Next in line is the California Assembly bill, which is expected out of committee by May 15, to regulate donor-advised funds. The hands of fundraisers are already restrained thanks to the CCPA and now sponsors of DAFs would have to “disclose information about individual funds or accounts” on top of the existing Form 990 requirement of reporting on grants of $5,000 and more. California is the first state to introduce legislation that attempts to regulate DAFs.

The proposed sale of PIR is now being examined by the attorney general in California. It’s a little convoluted, but, the distilled situation is that the California Attorney General’s Office has jumped into the proposed sale of PIR and the .ORG domain to a venture capital firm, Ethos Capital, for $1.13 billion. It involves the Internet Corporation for Assigned Names and Numbers (ICANN) which can block the sale. The National Association of State Charity Officials (NASCO) and six members of Congress have ratcheted up the pressure on ICANN to stall the sale.

* [WORK ORDER]:
In the excerpt on California and charities, rewrite the paragraph starting "The proposed sale of PIR" as a short list of its main facts. The lines after this aren't needed for anything here.

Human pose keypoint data
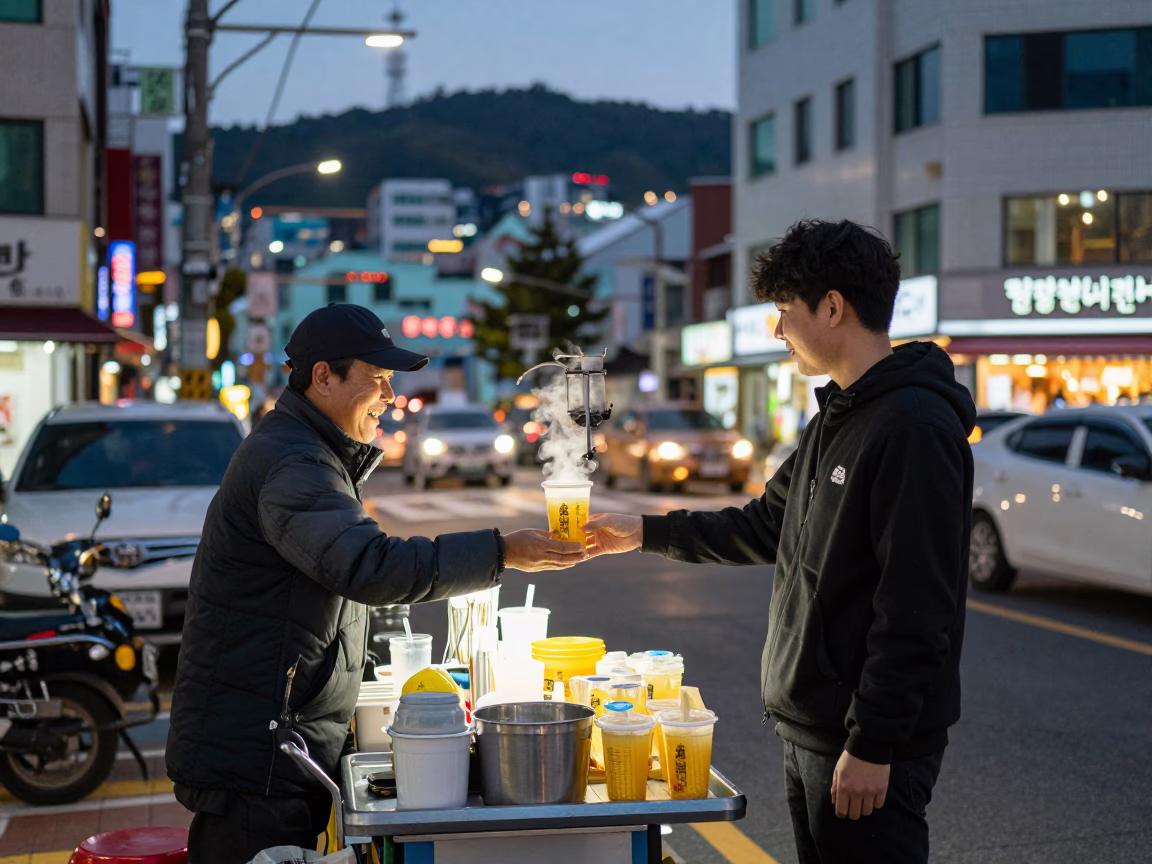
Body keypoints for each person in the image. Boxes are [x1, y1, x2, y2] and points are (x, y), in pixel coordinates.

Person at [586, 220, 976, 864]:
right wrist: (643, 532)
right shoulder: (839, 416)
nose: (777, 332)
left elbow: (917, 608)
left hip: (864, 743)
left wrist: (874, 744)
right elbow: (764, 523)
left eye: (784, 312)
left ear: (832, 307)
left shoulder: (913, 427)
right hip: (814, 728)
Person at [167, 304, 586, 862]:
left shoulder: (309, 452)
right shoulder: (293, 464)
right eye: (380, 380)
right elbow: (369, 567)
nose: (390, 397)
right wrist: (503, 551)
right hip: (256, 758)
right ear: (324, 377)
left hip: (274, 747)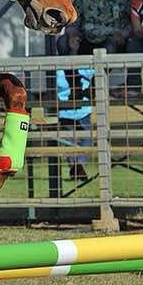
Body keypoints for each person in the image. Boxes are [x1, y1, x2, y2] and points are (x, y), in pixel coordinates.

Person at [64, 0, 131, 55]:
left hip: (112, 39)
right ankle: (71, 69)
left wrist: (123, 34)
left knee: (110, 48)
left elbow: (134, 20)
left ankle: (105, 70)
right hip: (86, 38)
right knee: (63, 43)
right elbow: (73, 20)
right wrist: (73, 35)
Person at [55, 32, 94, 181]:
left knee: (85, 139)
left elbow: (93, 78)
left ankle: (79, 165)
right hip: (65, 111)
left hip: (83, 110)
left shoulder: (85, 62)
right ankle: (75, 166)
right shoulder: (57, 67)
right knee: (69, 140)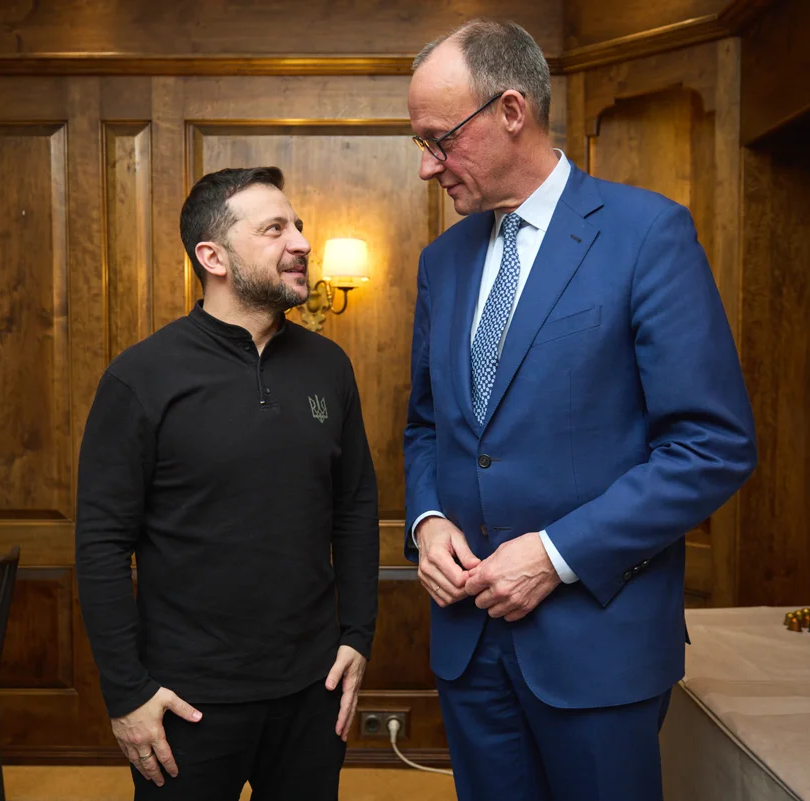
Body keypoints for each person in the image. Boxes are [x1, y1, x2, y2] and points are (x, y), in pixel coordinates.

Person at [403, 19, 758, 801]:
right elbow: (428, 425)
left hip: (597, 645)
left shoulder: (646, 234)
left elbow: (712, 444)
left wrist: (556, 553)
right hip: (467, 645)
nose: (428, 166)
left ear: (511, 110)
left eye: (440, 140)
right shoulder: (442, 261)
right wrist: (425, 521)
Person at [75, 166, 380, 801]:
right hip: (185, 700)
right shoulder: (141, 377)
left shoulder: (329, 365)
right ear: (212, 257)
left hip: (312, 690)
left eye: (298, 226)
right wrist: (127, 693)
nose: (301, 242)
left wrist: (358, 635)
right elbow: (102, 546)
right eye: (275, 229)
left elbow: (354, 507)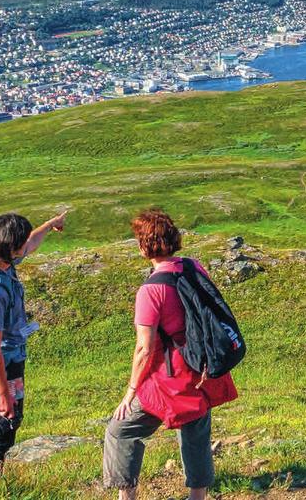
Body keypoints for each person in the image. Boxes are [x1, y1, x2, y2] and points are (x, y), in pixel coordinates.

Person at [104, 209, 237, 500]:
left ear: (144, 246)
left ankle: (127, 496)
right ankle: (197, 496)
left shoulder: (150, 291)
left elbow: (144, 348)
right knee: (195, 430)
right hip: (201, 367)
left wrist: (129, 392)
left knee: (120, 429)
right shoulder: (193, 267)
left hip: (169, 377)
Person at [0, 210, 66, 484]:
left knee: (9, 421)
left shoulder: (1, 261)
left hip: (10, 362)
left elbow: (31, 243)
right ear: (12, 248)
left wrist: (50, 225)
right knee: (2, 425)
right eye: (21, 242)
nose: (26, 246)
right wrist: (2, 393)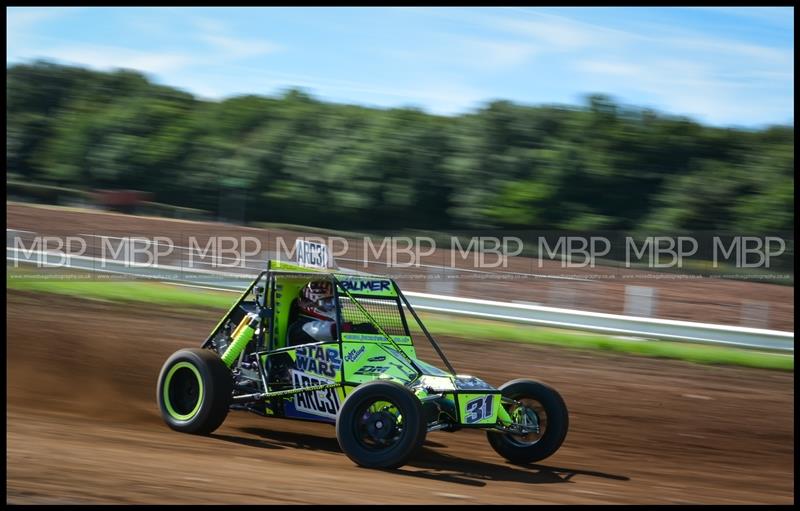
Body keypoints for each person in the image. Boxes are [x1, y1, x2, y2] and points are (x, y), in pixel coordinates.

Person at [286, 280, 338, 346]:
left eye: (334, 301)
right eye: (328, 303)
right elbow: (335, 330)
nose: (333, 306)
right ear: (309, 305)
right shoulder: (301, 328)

* [SOLUTION FOR THIS TASK]:
- The California Attorney General's Office is examining the proposed sale of PIR and the .ORG domain.
- The buyer would be the venture capital firm Ethos Capital, for $1.13 billion.
- The Internet Corporation for Assigned Names and Numbers (ICANN) can block the sale.
- The National Association of State Charity Officials (NASCO) and six members of Congress are pressing ICANN to stall it.